WHAT YOU ARE ASKED TO DO » Please repeat the lines below, exactly and only, from the one that holds "Admission-level facts for" through the one that holds "- length of hospital stay: 43 days".

═══ INFORMATION SUPPLIED ═══

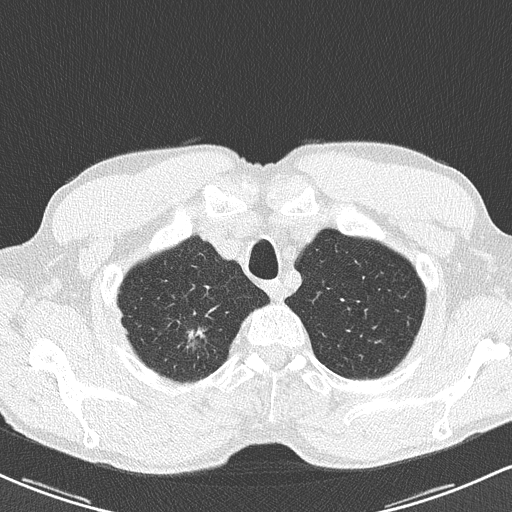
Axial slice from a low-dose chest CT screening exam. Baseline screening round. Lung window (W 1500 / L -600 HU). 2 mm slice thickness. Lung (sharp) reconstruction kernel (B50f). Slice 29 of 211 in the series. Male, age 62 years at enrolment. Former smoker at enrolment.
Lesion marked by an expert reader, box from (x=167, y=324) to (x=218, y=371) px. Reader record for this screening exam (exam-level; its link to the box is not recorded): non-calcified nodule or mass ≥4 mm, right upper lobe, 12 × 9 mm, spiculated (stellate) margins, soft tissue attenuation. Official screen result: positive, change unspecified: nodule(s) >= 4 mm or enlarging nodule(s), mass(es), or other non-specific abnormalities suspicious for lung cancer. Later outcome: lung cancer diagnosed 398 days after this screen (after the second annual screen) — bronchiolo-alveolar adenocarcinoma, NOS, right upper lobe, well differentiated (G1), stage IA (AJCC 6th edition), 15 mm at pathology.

═══
═══ INFORMATION SUPPLIED ═══

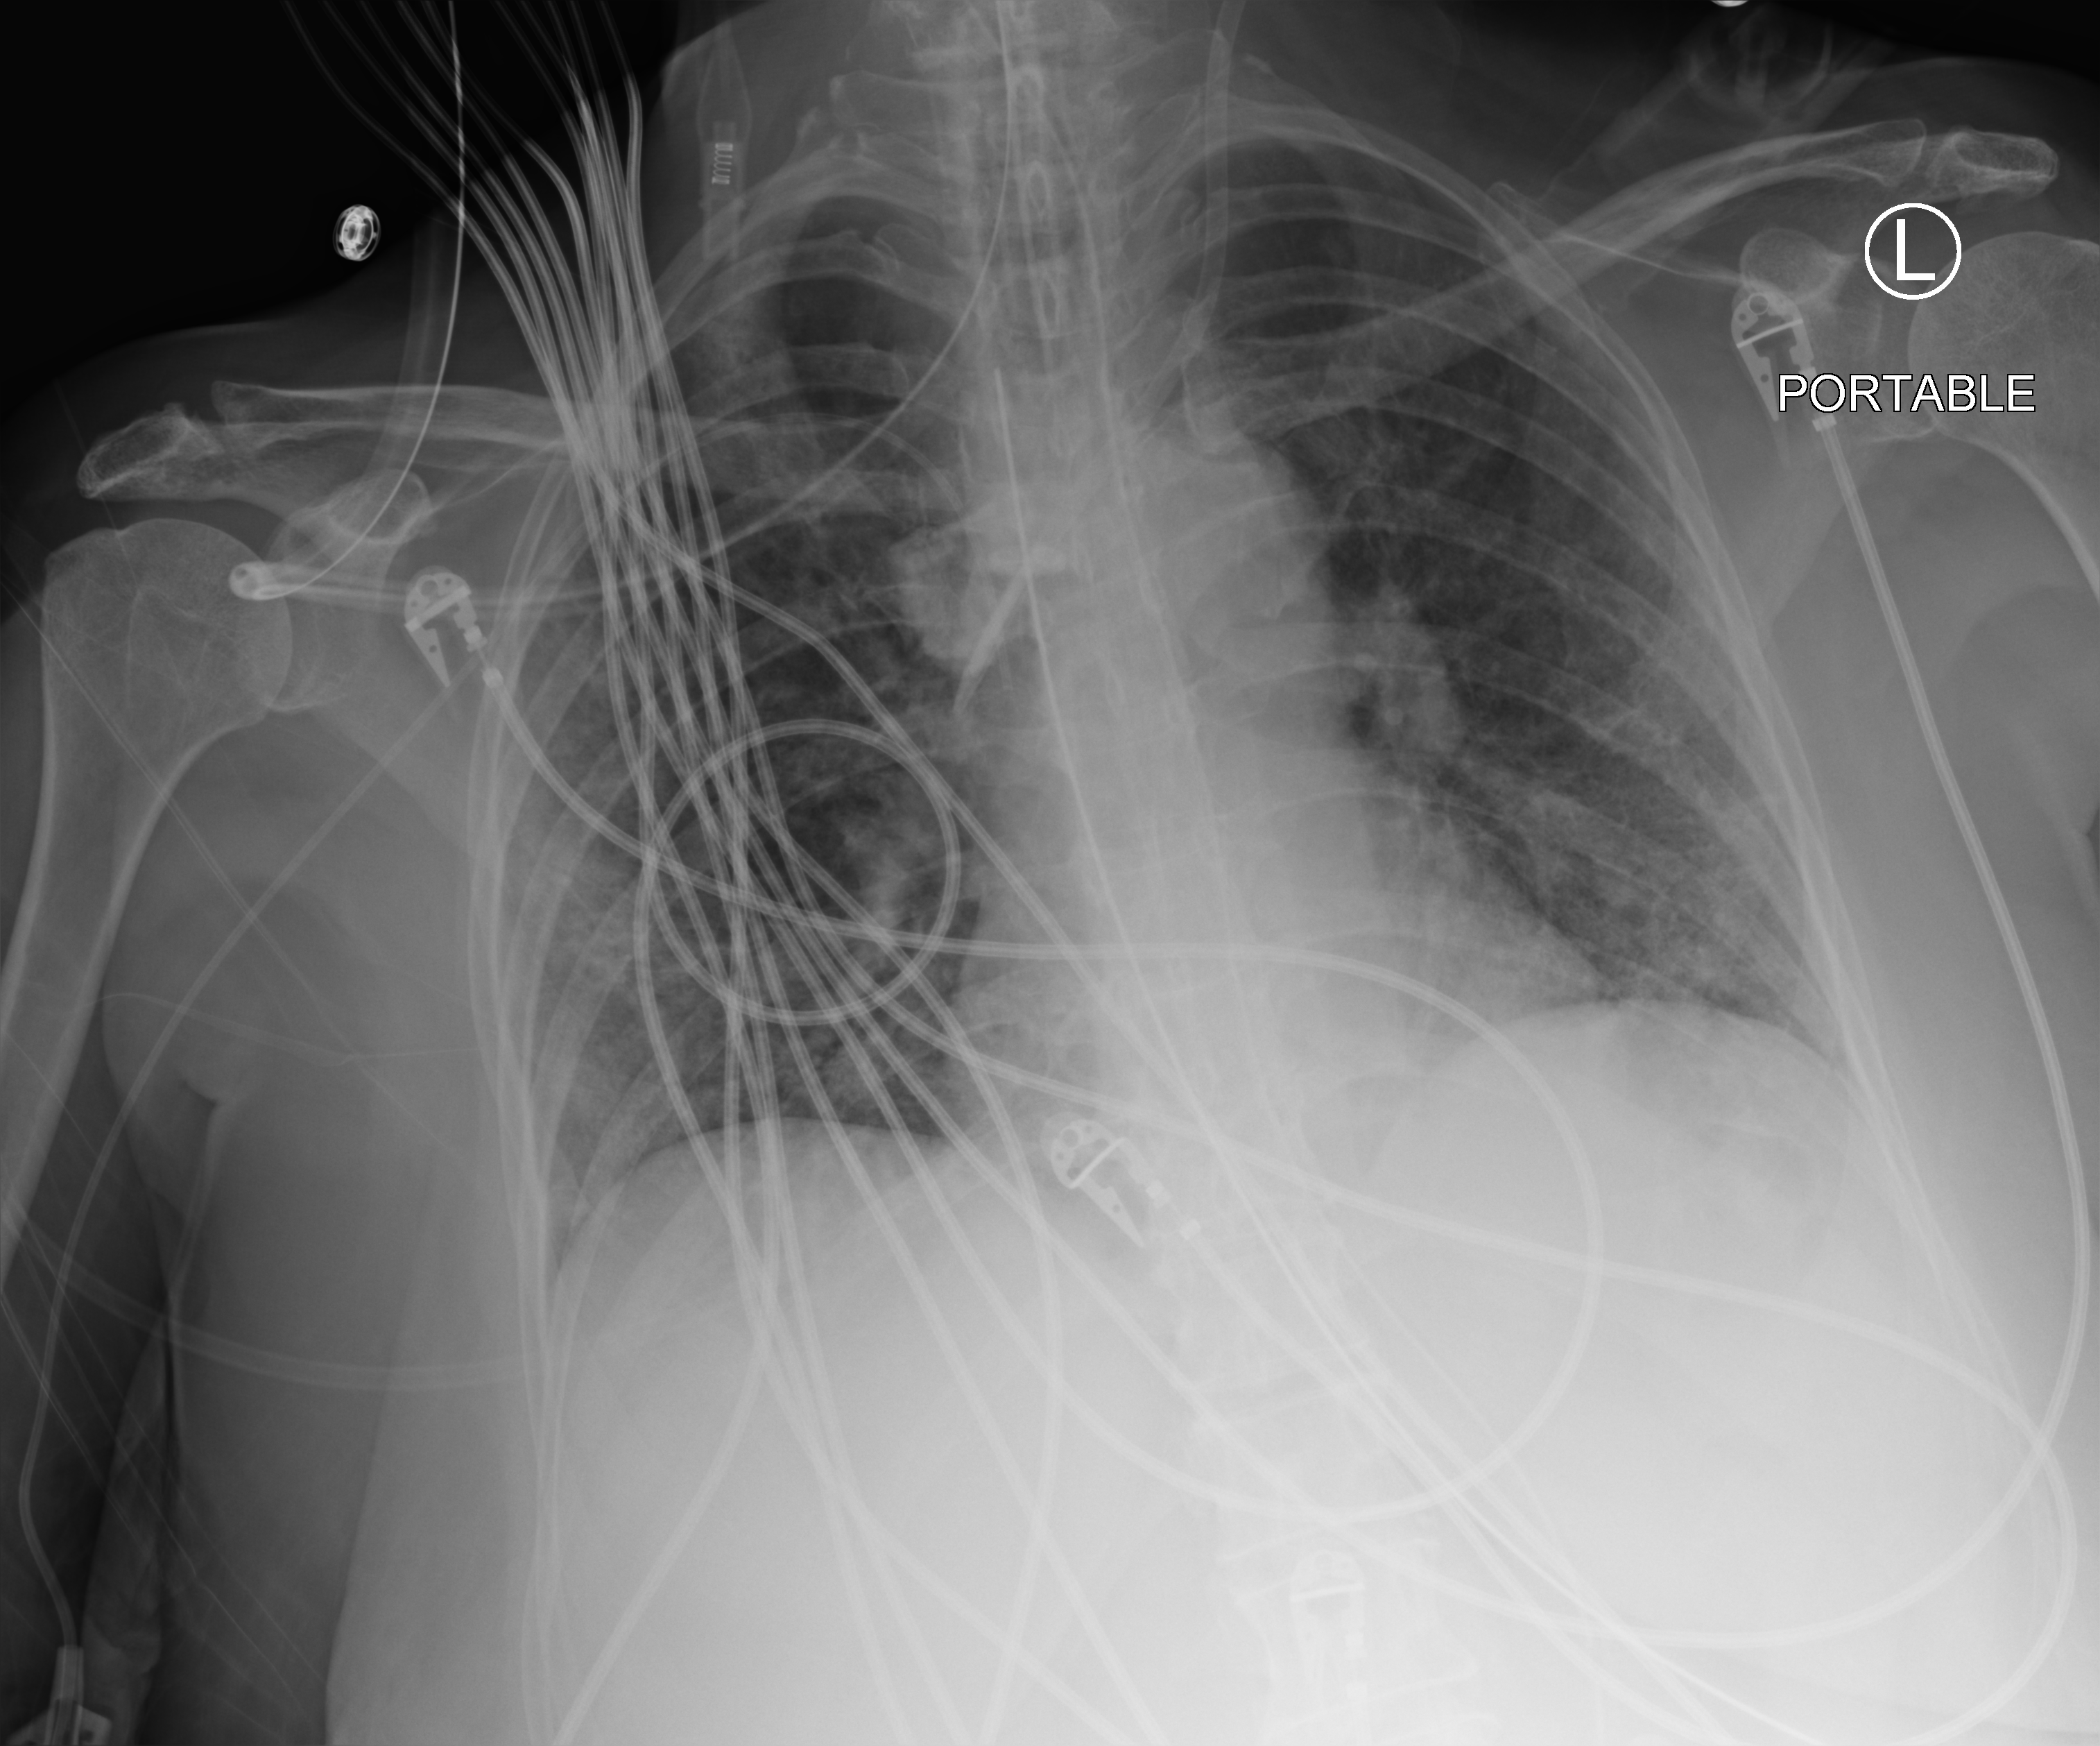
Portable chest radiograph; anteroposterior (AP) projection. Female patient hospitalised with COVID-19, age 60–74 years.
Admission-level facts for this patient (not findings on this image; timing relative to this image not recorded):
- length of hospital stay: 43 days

═══

THE COMPLETED TASK »
Admission-level facts for this patient (not findings on this image; timing relative to this image not recorded):
- length of hospital stay: 43 days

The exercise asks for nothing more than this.